Correct Answer: A. Date of repayment
• **Date of repayment** = maturity is the date on which the principal amount becomes due and is repaid to the investor; for discount instruments like T-Bills, the face value is paid at maturity. • **Money market maturity limit** — all money market instruments must mature within 365 days of issuance (T-Bills: 91/182/364 days; CP: 7–365 days; CD by banks: 7 days–1 year). • At maturity, the instrument ceases to exist — investors receive face value and the contract is extinguished. • 💡 **Interest type** = refers to fixed vs. floating classification, not the date; **Issue date** = the opposite end — when the instrument is created, not when it ends; **Growth** = an economic/financial metric, not a property of an individual instrument.
What is the primary function of the 'Money Market'?
Correct Answer: B. Short term liquidity management
• **Short-term liquidity management** = the money market channels idle short-term funds from surplus entities (banks with excess reserves) to deficit entities (banks needing cash), balancing day-to-day liquidity in the economy. • **RBI's role** — RBI uses the money market to implement monetary policy: absorbing excess liquidity via SDF/OMO sales, injecting liquidity via repos/OMO purchases of T-Bills and G-Secs. • Efficient money markets reduce the cost of short-term borrowing, stabilize overnight interest rates, and ensure smooth payment system functioning. • 💡 **Selling gold** = a commodity market function; **Long-term capital** = the role of the capital market (stocks, long-term bonds); **Printing notes** = the function of RBI's Issue Department — not market-based.
What is 'Liquid Asset'?
Correct Answer: D. Asset easily converted to cash
• **Asset easily converted to cash** = a liquid asset can be sold quickly in the market with minimal impact on its price; cash itself is the most liquid asset by definition. • **Liquidity spectrum in money markets** — Call Money (most liquid, matures next day) > T-Bills (secondary market available) > CPs/CDs (less liquid, higher credit risk). • Under SLR, RBI requires banks to hold liquid assets (cash, gold, G-Secs) to ensure they can meet depositor demands without distress-selling illiquid assets. • 💡 **Asset with high tax** = tax treatment is a separate concept — a highly taxed asset can still be very liquid (e.g., stocks); **Water** and **Oil** = physical commodities; 'liquid' here is a financial term meaning ease of conversion to cash, not the physical state of matter.
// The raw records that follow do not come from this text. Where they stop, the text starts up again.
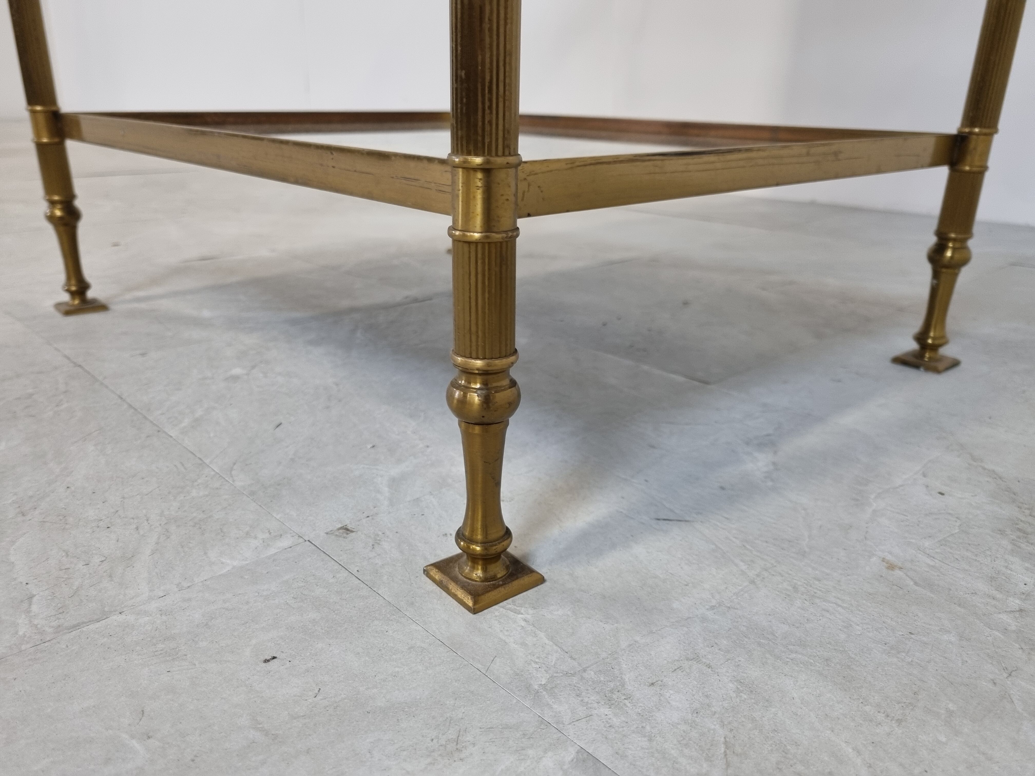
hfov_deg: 67.3
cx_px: 518
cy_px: 388
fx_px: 777
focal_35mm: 26
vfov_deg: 53.1
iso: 250
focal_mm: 5.4
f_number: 1.8
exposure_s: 1/100
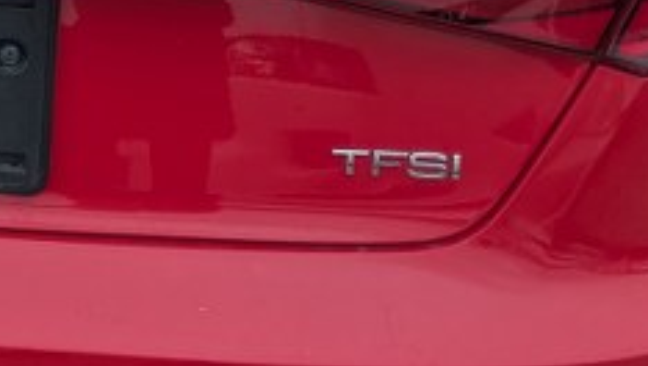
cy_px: -133
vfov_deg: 12.6
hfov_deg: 21.0
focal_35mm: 93
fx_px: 1599
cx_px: -179
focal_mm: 5.43
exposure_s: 1/436
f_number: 1.89
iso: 45
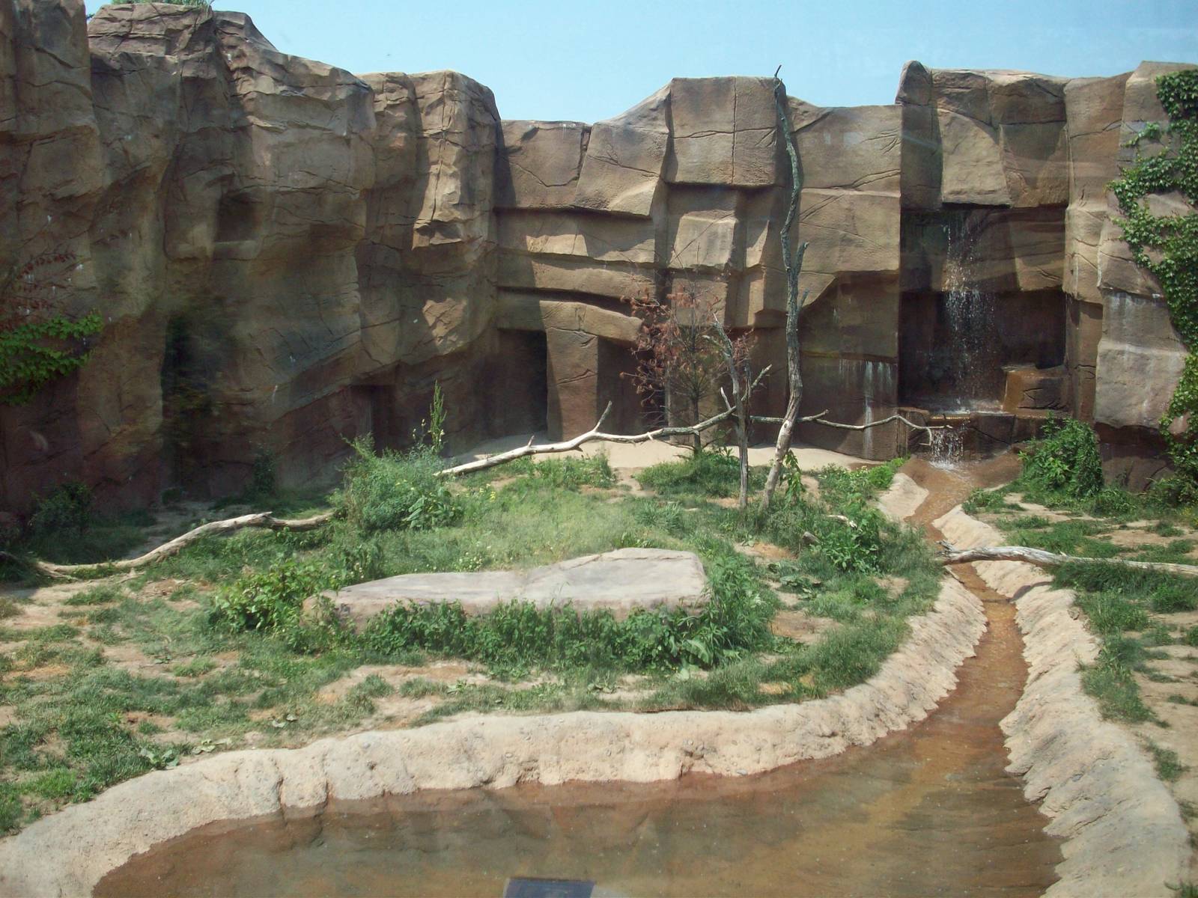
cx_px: 599
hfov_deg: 50.1
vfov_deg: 38.7
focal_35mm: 37
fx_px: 1281
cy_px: 449
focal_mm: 6.2
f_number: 5.6
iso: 80
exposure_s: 1/228
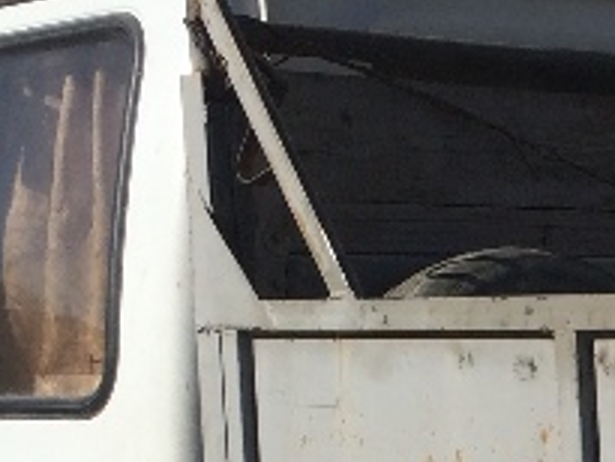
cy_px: 741
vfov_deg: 10.5
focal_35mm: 136
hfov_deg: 13.6
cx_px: 939
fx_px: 2418
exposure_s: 1/4115
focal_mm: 4.15
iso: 32
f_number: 2.2
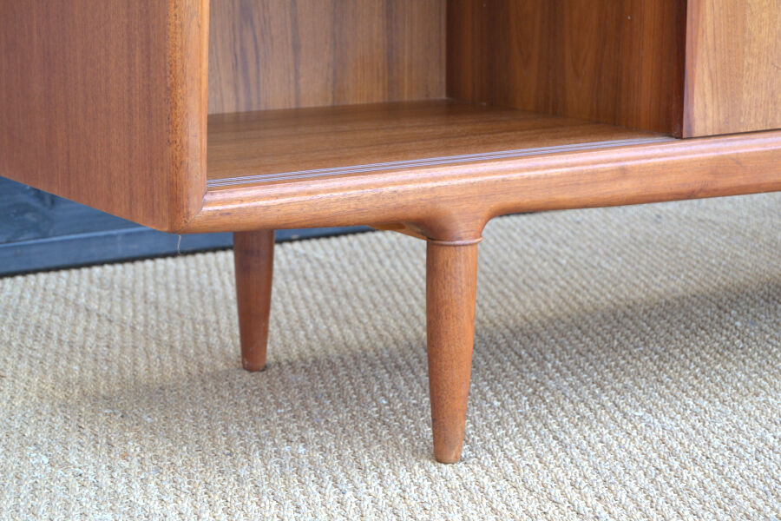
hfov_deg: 24.6
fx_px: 1790
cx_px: 390
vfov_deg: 16.6
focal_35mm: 82
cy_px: 260
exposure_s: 1/60
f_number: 5.6
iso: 450
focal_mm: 55
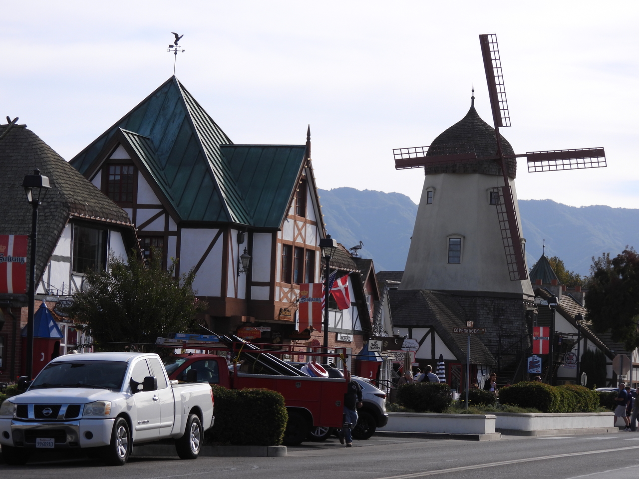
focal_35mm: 125
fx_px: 2307
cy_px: 240
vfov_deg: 11.9
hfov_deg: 15.8
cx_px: 320
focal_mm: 22.3
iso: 100
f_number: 4
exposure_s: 1/800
In the context of Repo, what is 'Collateral'?
Correct Answer: C. Security provided for a loan
• **Security provided for a loan** = in a repo, the borrower sells government securities (G-Secs or T-Bills) to the lender as collateral; if the borrower defaults, the lender already holds the securities and can sell them to recover funds. • **Why G-Secs are preferred collateral** — sovereign backing makes them near risk-free; their deep secondary market ensures quick liquidation; RBI accepts only approved securities as collateral in its LAF repo operations. • Collateral in repos makes them safer than unsecured inter-bank lending (call money) — the lender has a legal claim on the securities throughout the transaction. • 💡 **Interest rate** = the repo rate is the cost of borrowing, not the collateral itself; **Branch name** = operationally irrelevant to the repo mechanism; **Late fee** = a penalty concept, not part of the collateral definition.